Orange 1 FFF Racing Team could mount a program in Michelin Le Mans Cup or Asian Le Mans Series with the aim of receiving an invitation to the 24 Hours of Le Mans.
The Italian-based, Chinese-entered team expanded into the Blancpain GT Series this year after previous success in Asia.
It has provisionally claimed the Blancpain GT World Challenge Europe title and could also take championships in the Endurance Cup and overall standings at Circuit de Barcelona-Catalunya this weekend.
Team owner/driver Andrea Caldarelli has already confirmed plans to complete the full Intercontinental GT Challenge powered by Pirelli season in 2020 but an additional program to get to Le Mans could now also be on the cards.
An Asian LMS entry with Hiroshi Hamaguchi, which was the initial plan, has become less likely in recent weeks owing to a family commitment for the Japanese driver which could force him to miss the final two rounds of the 2019-20 season.
“At the moment, we are still in standby for his personal commitment,” Caldarelli told Sportscar365.
“There was a very big intention for that, we really had some good interest to do that, but if he cannot commit to do it, we are not going to do it. We are waiting for his personal decision.
“We have a deadline of the middle of October so we still have a couple of weeks. I know he is working on it because he really wants to do it.”
Hamaguchi and Phil Keen won the Pro-Am drivers’ title in GT World Challenge Europe this year, driving one of FFF’s three Lamborghinis in the sprint series.
If an Asian LMS program isn’t possible, Caldarelli wants to target the Michelin Le Mans Cup in 2020, which he now sees as a more viable route to Le Mans.
“For Michelin Cup, there is a good percentage [chance] that we can do it, and that’s also another way to get into Le Mans, and that is something more realistic,” he said.
“We have some interest for next year as well, without losing our commitment with the SRO, so a parallel program. We are studying to enter there.”
FFF wouldn’t be able to use a Lamborghini at Le Mans, as the Italian manufacturer doesn’t build cars to GTE regulations, although Caldarelli says it would still use a Huracan GT3 Evo in a Le Mans Cup or Asian LMS program.
“While we are racing in GT3, we are committed to Lamborghini, and we would definitely be with a Lambo car,” he said.
If it won an invite to Le Mans, FFF would then have to use another manufacturer, which he hinted could be Porsche as a fellow Volkswagen Group brand.
“Most probably a manufacturer that would be in the Volkswagen Group, as we are a big group, but that’s in my mind,” Caldarelli explained.
“You never know, maybe with Aston, with Ferrari.
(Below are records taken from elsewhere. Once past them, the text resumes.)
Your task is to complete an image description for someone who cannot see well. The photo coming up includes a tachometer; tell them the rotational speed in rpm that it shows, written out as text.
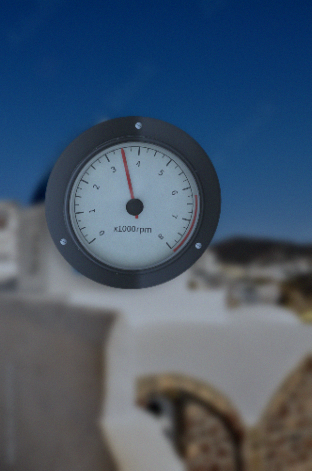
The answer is 3500 rpm
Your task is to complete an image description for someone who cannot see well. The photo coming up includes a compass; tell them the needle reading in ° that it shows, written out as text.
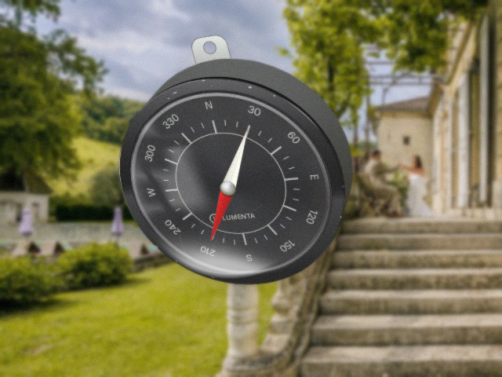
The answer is 210 °
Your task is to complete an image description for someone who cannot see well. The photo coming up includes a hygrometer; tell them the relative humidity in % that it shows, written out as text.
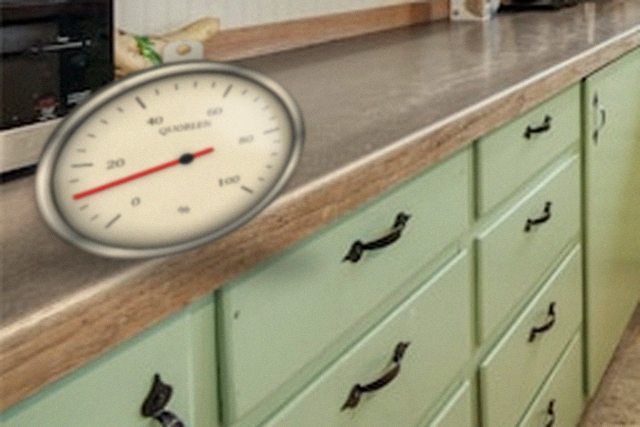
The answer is 12 %
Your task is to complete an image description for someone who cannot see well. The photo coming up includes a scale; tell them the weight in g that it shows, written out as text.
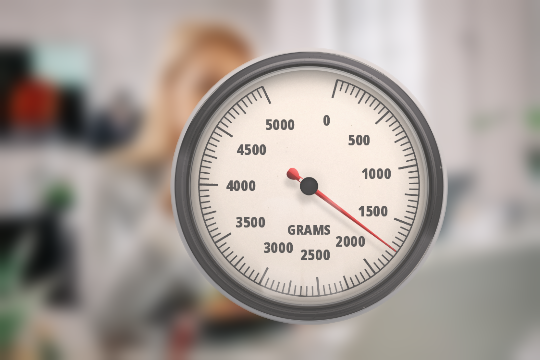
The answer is 1750 g
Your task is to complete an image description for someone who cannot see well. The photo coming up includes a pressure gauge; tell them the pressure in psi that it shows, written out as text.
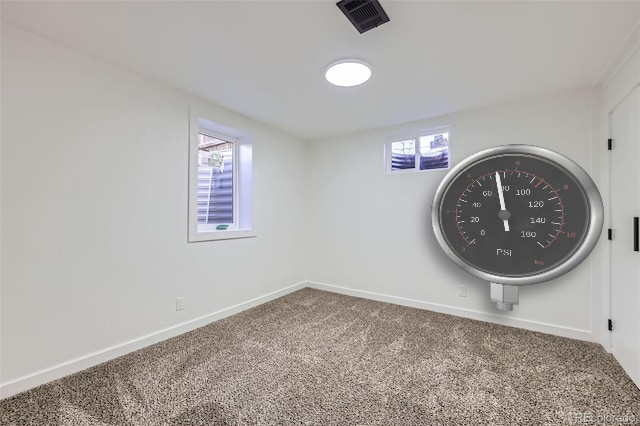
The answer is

With Ferrari, I see it quite difficult with Italian competition, but let’s see.”
Last-Minute Barcelona Driver Changes “Stressful”
Caldarelli admitted that a number of driver changes for FFF’s three cars at Circuit de Barcelona-Catalunya this weekend have been difficult ahead of an important championship-deciding event.
Caldarelli himself and teammate Marco Mapelli will be joined by Albert Costa, replacing Dennis Lind, who has been taken ill.
Elsewhere at the team, Giacomo Altoe is in for Franck Perera, whose ADAC GT Masters commitments with Grasser Racing Team are taking priority, while Andrea Amici fills Diego Menchaca’s seat owing to sponsorship difficulties for the Mexican.
“Talking about my car, Albert is a great driver,” Caldarelli said.
“We really respect him and we’re very happy to welcome him, especially on his home track, but it is difficult to change the lineup when there is such a delicate, sensitive weekend.
“It’s very stressful. I think me, Marco and our engineer, we are such a strong core of the car so we can definitely rely on Albert even if he doesn’t know the team or anybody.”
Costa and Altoe both competed at Barcelona last weekend in the International GT Open weekend. The pair currently lead the series’ standings for Emil Frey Racing.